Un sospetto già emerso in passato grazie alle dichiarazioni del pentito Giuseppe Montemurro e rinverdito ieri in aula da altri due collaboratori di giustizia, Luciano Impieri e Giuseppe Zaffonte, convocati proprio sulla scena del processo che tenta di far luce sull’omicidio di Taranto. Anche Zaffonte e Impieri, infatti, parlano di una riunione successiva al delitto durante la quale i fedelissimi di Maurizio Rango da una parte e quelli di Antonio Abbruzzese detto “Strusciatappine” dall’altra, decidono di archiviare i rancori reciproci che, da mesi, rischiano di innescare una faida interna al gruppo.

Sulle ragioni della frattura tra Strusciatappine e il resto dei nomadi, si erano già espressi in passato altri pentiti – Silvio Gioia e Mattia Pulicanò in primis – riconducendo i dissapori a una sparatoria tra membri delle rispettive fazioni, seguita da accuse incrociate sulla gestione della “bacinella”. Ipotesi a parte, a un certo punto l’aria sarebbe diventata così elettrica da indurre alla preparazione di un attentato, rimasto poi incompiuto, ai danni dello stesso Strusciatappine.

Con tali fermenti sullo sfondo, il 29 marzo una pallottola vagante centra alla schiena il 28enne Antonio Taranto che di quel contesto criminale era parte integrante, sia in termini di rapporti d’amicizia che di partecipazione ad attività illecite, seppur non come figura di primo piano.

Il sospetto è che sia stato vittima proprio delle turbolenze che quella sera di marzo inducono il suo gruppo d’amici, fedeli alle posizioni di Rango, a litigare in discoteca con i rivali. Alla rissa seguirà la resa dei conti in piazza Lento culminata poi in dramma. E si arriva così alla famigerata riunione.

«Strusciatappine disse che bisognava mettere una pietra sopra a quell’omicidio» rievoca Impieri specificando di aver appreso de relato le informazioni in suo possesso, a differenza di Zaffonte che a quel summit sostiene di aver partecipato in prima persona come accompagnatore di Rinaldo Gentile, l’emissario del clan degli italiani.
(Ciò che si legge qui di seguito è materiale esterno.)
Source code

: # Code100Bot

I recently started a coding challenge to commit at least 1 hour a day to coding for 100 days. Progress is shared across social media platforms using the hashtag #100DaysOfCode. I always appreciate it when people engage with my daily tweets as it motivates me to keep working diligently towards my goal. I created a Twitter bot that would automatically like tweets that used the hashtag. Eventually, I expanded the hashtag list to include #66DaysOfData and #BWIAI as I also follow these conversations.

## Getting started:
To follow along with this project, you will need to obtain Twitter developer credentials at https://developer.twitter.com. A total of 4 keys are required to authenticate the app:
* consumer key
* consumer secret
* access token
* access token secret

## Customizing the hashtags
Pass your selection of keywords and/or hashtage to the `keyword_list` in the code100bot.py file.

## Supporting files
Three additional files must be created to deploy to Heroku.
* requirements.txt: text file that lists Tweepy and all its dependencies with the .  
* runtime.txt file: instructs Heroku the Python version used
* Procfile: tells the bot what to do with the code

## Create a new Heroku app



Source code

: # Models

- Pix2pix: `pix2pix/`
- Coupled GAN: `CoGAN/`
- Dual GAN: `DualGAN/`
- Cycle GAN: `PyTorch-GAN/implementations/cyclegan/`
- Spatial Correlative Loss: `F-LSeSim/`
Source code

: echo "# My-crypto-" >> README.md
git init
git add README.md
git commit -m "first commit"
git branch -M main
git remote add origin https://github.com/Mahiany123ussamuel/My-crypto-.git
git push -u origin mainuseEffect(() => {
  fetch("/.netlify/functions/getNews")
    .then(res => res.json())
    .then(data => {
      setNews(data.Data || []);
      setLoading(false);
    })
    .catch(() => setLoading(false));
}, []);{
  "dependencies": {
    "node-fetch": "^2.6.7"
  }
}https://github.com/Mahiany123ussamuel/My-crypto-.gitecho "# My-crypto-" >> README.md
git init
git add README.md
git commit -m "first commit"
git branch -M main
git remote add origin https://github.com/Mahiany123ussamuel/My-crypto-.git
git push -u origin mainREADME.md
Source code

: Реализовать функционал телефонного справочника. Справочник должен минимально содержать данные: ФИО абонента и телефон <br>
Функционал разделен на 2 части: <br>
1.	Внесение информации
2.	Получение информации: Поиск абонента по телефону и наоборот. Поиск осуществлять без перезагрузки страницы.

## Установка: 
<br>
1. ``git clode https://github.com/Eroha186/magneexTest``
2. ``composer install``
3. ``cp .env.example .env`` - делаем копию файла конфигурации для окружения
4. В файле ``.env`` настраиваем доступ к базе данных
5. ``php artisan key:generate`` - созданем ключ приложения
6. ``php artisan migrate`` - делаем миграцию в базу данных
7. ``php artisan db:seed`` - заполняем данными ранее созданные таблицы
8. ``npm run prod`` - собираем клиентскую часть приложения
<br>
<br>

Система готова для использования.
«Si decise la non belligeranza – afferma Zaffonte – per evitare attenzioni dall’autorità giudiziaria e dalle forze di polizia». Per la morte di Taranto è a giudizio Domenico Mignolo. La sua condanna a 18 anni di carcere è stata annullata dalla Cassazione che ha ordinato un replay del processo d’appello tuttora in corso.